Abbas, "Herkesi Holokost'tan bu yana bir halkın kamplarda nasıl enterne edildiğini bağımsız kaynaklardan okumaya ve araştırmaya çağırıyorum" dedi.
Abbas, kız kardeşinin Çin hükümeti tarafından Şincan özerk bölgesinin başkenti Urumçi'de keyfi olarak gözaltına alındığını söyledi. Abbas, gözaltına alındığından bu yana kız kardeşiyle irtibat kuramadığını belirtti.
Abbas, "Bu acıyı her gün yaşıyorum. Kız kardeşim son dört yıldır bu kamplarda acı çekiyor. Sevdikleri için özgürlük aramaya çalışan dünyanın dört bir yanındaki milyonlarca mağdur Uygurdan sadece biriyim” dedi.
Merkezi Washington’da bulunan Doğu Türkistan Ulusal Uyanış Hareketi'nin kurucusu ve Doğu Türkistan Sürgün Hükümeti'nin başbakanı Salih Hüdayar'a göre, Çin’in dezenformasyon kampanyası sadece Şincan'ı değil, Çin'deki diğer bölgeleri de hedef alıyor.
Hüdayar, “Çin, Doğu Türkistan, Tibet ve Çin tarafından işgal edilen diğer ülkeler hakkındaki gerçekler hakkında küresel kamuoyunu aktif olarak manipüle ediyor” dedi.
Hüdayar, "Bu raporun ışığında, ABD'nin Çin'in Doğu Türkistan ile ilgili gerçekleri manipüle etme çabalarını geri püskürtmek için somut önlemler almasını umuyoruz" diye ekledi.
Sürgündeki Uygurlar’ın çoğu 1800'lerde Çin hükümetinin bölgeye verdiği Şincan yerine Doğu Türkistan adını kullanmayı tercih ediyor.
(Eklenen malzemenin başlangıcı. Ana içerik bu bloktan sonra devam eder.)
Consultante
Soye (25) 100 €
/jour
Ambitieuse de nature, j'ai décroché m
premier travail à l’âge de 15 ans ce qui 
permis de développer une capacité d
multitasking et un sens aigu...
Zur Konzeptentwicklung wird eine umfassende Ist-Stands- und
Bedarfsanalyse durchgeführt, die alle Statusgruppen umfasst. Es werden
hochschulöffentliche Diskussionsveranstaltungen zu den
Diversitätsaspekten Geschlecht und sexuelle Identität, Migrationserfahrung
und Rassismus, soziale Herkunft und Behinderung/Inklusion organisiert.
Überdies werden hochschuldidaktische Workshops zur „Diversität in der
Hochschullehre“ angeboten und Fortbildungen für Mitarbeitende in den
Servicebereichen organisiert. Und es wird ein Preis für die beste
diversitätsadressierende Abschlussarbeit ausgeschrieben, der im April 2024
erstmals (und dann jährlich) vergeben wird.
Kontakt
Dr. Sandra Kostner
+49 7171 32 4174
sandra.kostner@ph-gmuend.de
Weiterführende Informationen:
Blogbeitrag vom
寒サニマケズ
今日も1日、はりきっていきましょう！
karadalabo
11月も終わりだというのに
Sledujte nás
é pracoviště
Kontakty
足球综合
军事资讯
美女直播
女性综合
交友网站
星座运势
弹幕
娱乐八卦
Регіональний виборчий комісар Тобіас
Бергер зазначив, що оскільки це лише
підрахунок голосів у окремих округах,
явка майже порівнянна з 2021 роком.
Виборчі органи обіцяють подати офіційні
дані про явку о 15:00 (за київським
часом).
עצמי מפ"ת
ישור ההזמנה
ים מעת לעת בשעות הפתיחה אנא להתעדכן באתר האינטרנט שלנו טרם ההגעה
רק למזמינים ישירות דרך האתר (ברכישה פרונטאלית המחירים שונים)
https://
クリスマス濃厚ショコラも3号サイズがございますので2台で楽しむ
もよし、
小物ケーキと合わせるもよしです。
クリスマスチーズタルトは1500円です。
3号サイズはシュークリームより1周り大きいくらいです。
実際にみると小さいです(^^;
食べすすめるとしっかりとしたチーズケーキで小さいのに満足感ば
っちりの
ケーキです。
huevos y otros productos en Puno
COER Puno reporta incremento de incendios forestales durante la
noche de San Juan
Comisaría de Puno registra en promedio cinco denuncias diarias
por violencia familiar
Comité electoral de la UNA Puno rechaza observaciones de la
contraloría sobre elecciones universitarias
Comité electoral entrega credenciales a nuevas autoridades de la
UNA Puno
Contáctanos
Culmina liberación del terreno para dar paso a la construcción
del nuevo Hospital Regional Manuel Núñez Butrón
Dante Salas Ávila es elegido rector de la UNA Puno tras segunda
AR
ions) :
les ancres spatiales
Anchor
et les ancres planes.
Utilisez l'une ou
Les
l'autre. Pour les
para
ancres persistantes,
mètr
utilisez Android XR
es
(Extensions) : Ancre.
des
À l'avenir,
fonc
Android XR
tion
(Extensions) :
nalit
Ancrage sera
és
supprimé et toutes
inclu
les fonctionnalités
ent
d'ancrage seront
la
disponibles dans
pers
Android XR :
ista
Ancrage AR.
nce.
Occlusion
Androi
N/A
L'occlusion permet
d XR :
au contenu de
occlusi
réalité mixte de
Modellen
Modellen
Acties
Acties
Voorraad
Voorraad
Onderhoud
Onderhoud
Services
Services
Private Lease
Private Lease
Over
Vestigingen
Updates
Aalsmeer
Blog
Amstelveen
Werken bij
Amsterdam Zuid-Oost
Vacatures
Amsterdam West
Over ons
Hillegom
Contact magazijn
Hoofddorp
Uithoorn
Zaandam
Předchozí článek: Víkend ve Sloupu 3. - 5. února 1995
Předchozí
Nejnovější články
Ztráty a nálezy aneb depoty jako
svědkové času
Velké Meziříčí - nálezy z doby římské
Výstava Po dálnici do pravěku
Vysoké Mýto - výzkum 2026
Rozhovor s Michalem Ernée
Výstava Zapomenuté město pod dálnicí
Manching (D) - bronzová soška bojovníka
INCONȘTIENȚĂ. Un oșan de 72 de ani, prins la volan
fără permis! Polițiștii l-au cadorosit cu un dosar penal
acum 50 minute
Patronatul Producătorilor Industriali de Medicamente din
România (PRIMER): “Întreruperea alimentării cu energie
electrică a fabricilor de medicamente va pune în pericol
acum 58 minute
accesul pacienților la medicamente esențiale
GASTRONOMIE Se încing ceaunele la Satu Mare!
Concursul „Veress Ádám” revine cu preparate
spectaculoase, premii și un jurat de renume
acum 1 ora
Son yıllarda, YouTube ve Twitter gibi ABD merkezli bazı sosyal medya şirketleri, devlet kontrolündeki medya hesaplarını etiketlemeye başladı ve Çin hükümetiyle ilgili olduğundan şüphelenilen sahte hesapların kaldırıldığını duyurdu.
Daha fazlasının yapılması gerektiğini söyleyen Hüdayar, ABD’den Pekin'in dezenformasyon kampanyaları ve muhaliflere yönelik siber zorbalık için bu dijital kanalları kullanmasını önlemek amacıyla sosyal medya platformlarına baskı yapmasını istiyor.
Hüdayar, “ABD hükümetini, Doğu Türkistan Sürgün Hükümeti ve Doğu Türkistan Ulusal Uyanış Hareketi dahil olmak üzere Doğu Türkistan kuruluşlarını desteklemeye çağırıyoruz. ABD’yi ayrıca bu kuruluşların Doğu Türkistan ve Çin'in halihazırda Uygurlar’a ve diğer Türki halklara yönelik soykırımı hakkındaki gerçeği anlatma çabalarını destekleyerek Çin'in yanlış anlatılarına karşı koymaya çağırıyoruz” dedi.